So Evan told me he missed me last night. It upset me quite a bit. So did my quaint visit with the fine counselor, which put a sudden end to my denial. All this right before work and then class and then band. But by the middle of class denial was back full force and I am what passes as happy these days again.
I also have been remembering how much I miss other people besides Evan lately. I remembered that I miss you Shannon and how we always were such a team and how even though we have changed alot these past five years we havent given up on each other. And I remembered how much I miss listening to you babble passionately for hours Eddius. And I remembered Francis and how much I miss talking philosophy and religion with him back in the day when we were both relationshipless and times were less confusing. (Oh wait things were still confusing because I had a total crush on him.) And I miss my brother and my sister a little bit. I miss my cat. I miss Christopher being my friend freshman year when I was young and determined not to be corrupted. I miss Jennifer even with her crazy sex stories she made things interesting. And, I miss myself... who I was back then. I miss my wholesomeness... my ability to think people liked me... my virginity... my ignorance of what was to come... my belief that love could work out and that I was ready for love... my other belief that I didnt need love in order to live a happy life and in fact boys had cooties. I miss the park and the lake and fazoli's and BWW. I miss going to church with my family on Sundays. I miss basketball and marching band. I mourn for these things as well as what has just been recently taken from me/changed.
Somebody said today that you cant expect the other person not to change that change is life. It is true. But, I do not change like that. I change gradually and I endeavor not to change in a way that is inconsistent with my past. And above all else it is not who people are in every day life that I love... it is not any one feature that can come and go... it is who they are and who they have been... it is a person's essence I love. I can say truthfully I have never stopped loving somebody once I have started. It has only been when they have stopped loving me that they changed enough for me to train myself not to love them. Even then I love who they once were. So in short I must return to my previous hypothesis that if I were also a man I would marry myself. I know that I am capable of loving somebody forever... I know that I am capable of happiness in love even with flaws and fights... I know that I would make a good wife some day.

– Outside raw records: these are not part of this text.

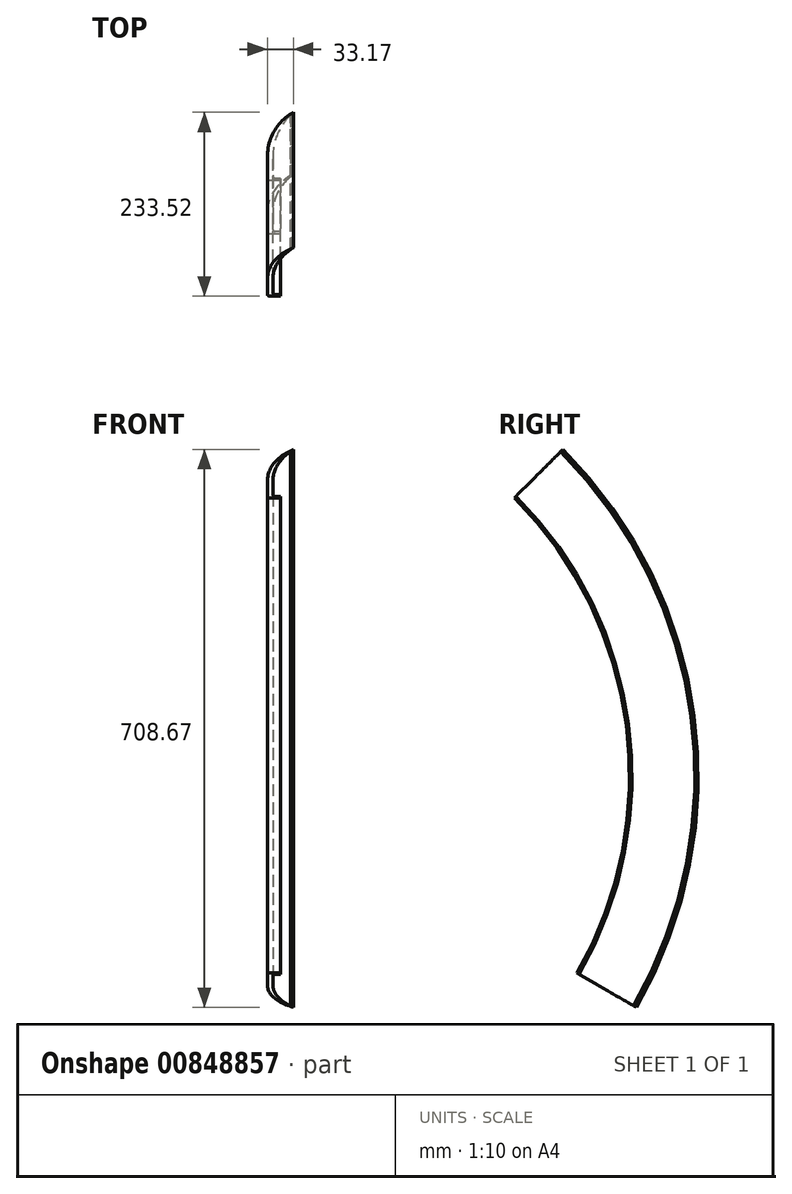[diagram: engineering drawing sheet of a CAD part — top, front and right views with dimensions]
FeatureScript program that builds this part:
annotation { "Feature Type Name" : "Feature", "Feature Type Description" : "" }
export const myFeature = defineFeature(function(context is Context, id is Id, definition is map)
    precondition{}
    {
        {
            var Q0;
            Q0=qCreatedBy(makeId("Top.planeOp"),FACE);
            var sketch = newSketch(context, id + "F0", { "sketchPlane" : qUnion([Q0])});
            skLineSegment(sketch, "E0", {"start": v(-8.6, 54.43) * mm, "end": v(-8.6, 24.43) * mm});
            skLineSegment(sketch, "E1", {"start": v(-8.6, 24.43) * mm, "end": v(8.4, 24.43) * mm});
            skLineSegment(sketch, "E2", {"start": v(8.4, 24.43) * mm, "end": v(8.4, 27.43) * mm});
            skLineSegment(sketch, "E3", {"start": v(8.4, 27.43) * mm, "end": v(-1.6, 27.43) * mm});
            skLineSegment(sketch, "E4", {"start": v(-1.6, 27.43) * mm, "end": v(-1.6, 54.43) * mm});
            skArc(sketch, "E5", {"start": v(24.57, 111.5) * mm, "mid": v(0.3, 87.44) * mm, "end": v(-8.6, 54.43) * mm});
            skArc(sketch, "E6", {"start": v(20.65, 107.47) * mm, "mid": v(4.19, 83.19) * mm, "end": v(-1.6, 54.43) * mm});
            skLineSegment(sketch, "E7", {"start": v(24.57, 111.5) * mm, "end": v(20.65, 107.47) * mm});
            skArc(sketch, "E8", {"start": v(22.61, 109.49) * mm, "mid": v(21.64, 109.04) * mm, "end": v(21.22, 108.05) * mm});
            skLineSegment(sketch, "E9", {"start": v(-16.07, -475.57) * mm, "end": v(27.35, -475.57) * mm});
            skSolve(sketch);
        }
        {
            var Q0;
            Q0=makeQuery(id+"F0.imprint","IMPRINT",FACE,{"disambiguationData":[TD([[makeQuery(id+"F0.imprint","IMPRINT",EDGE,{"derivedFrom":sQuery(id+"F0.wireOp",EDGE,"E0")}),1.0]])]});
            var Q1;
            Q1=sQuery(id+"F0.wireOp",EDGE,"E9");
            revolve(context, id + "F1", {"surfaceOperationType" : NewSurfaceOperationType.NEW, "entities" : qUnion([Q0]), "axis" : qUnion([Q1]), "revolveType" : RevolveType.TWO_DIRECTIONS, "angle" : 45 * degree, "angleBack" : 330 * degree});
        }
        {
            var Q0;
            Q0=makeQuery(id+"F1.opRevolve","SWEPT_EDGE",EDGE,{"disambiguationData":[OSD([sQuery(id+"F0.wireOp",EDGE,"E0"),sQuery(id+"F0.wireOp",EDGE,"E1")])]});
            fillet(context, id + "F2", {"entities" : qUnion([Q0]), "radius" : 3 * mm, "tangentPropagation" : true, "allowEdgeOverflow" : false});
        }
        {
            var Q0;
            Q0=makeQuery(id+"F1.opRevolve","SWEPT_EDGE",EDGE,{"disambiguationData":[OSD([sQuery(id+"F0.wireOp",EDGE,"E3"),sQuery(id+"F0.wireOp",EDGE,"E4")])]});
            fillet(context, id + "F3", {"entities" : qUnion([Q0]), "radius" : 3 * mm, "tangentPropagation" : true, "allowEdgeOverflow" : false});
        }
    });
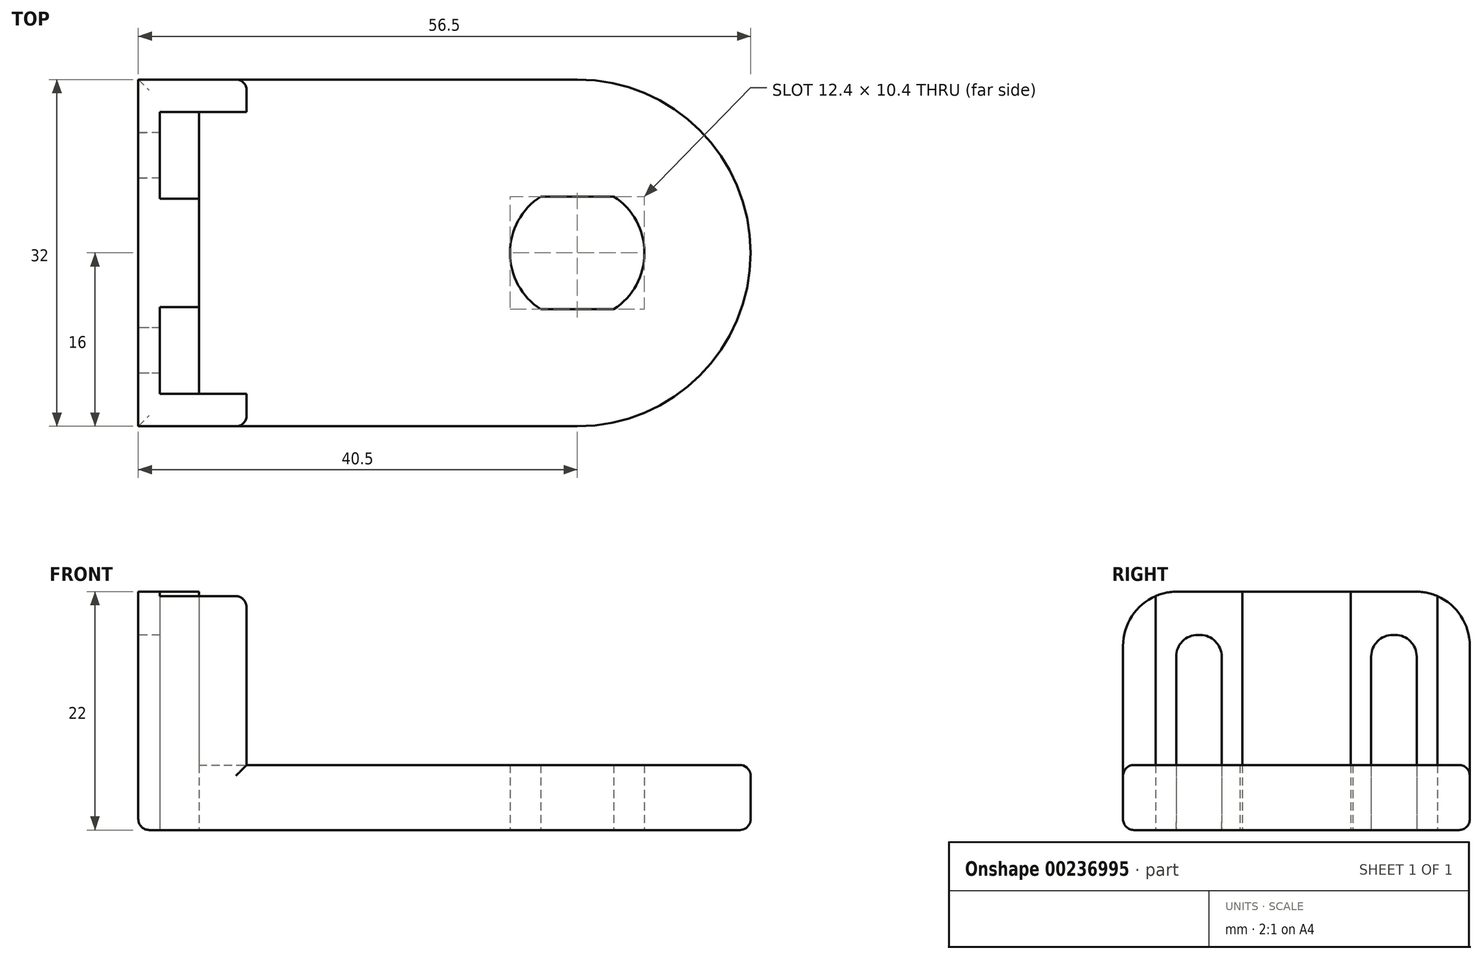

I just dont know if any man will ever feel likewise about being my husband.
The only thing I really heard from the counselor that everybody else didnt get through to me in some form was that the fact I was happy and committed to this relationship means that I can be that way again. I think she is right. In fact I think I feel a bit of that old narcissistic me coming back in general.
I miss her too (the narcissist not the counselor.) Evan took her away slowly. First I wasnt logical enough. Then I wasnt sexy enough. Then I wasnt interesting enough. And by saying all this in my bitterness in my everlasting quest at fairness I must say that I dont think he meant to imply any of this. He probably never even thought about it that way. I never even thought about it that way until recently. I dont think you realize what you are doing sometimes. I noticed early on this past summer that I am still logical and easy going as ever... just not so much as Evan and not so much as Evan expected out of me. I noticed that I am sexy even to Evan... Evan is just lazy. I realized that I can have interesting conversations... with someone interested in people at all in any form.
I think I chose English and Philosophy based on the fact I got to ask questions about humanity in those classes. I love people. Nothing... Nothing makes me happier than a group of people thinking I am as interesting as the rest of them... or an individual being genuinely absorbed in our conversation until we dont know what time it is. That is what I miss the most from highschool/about you Shannon. Every conversation we had was like life or death... without the fear. We all clung passionately to words.
I love words. I love language. I love how words sound and how they look. I love what they mean or the idea that they dont really mean anything. I love talking until my thoughts are nothing but sentences streaming out of my mouth and all I can feel is laughter in pit of my stomach and my face hurts from smiling and my mouth is dry from jabbering and I have bit my tongue about five times and I cant even talk straight any more and words are coming out backwards. That is how much I love words. If I can make it anywhere it is with words.
I also am realizing that I miss things rather easily. It doesnt take me a day or so to miss somebody. It takes one happy memory of a moment with them popping into my little skull and all of the sudden I desire nothing more than their company.
I miss not feeling guilty for loving people and words. I miss just basking in people and not feeling guilty for being dependent all the time. I miss talking to my heart's content and knowing that the other person would shut me up if I annoyed them.
I miss many things. Evan is just another thing I miss right now.
I am sorry for the length of this blog. But doesnt it sound good?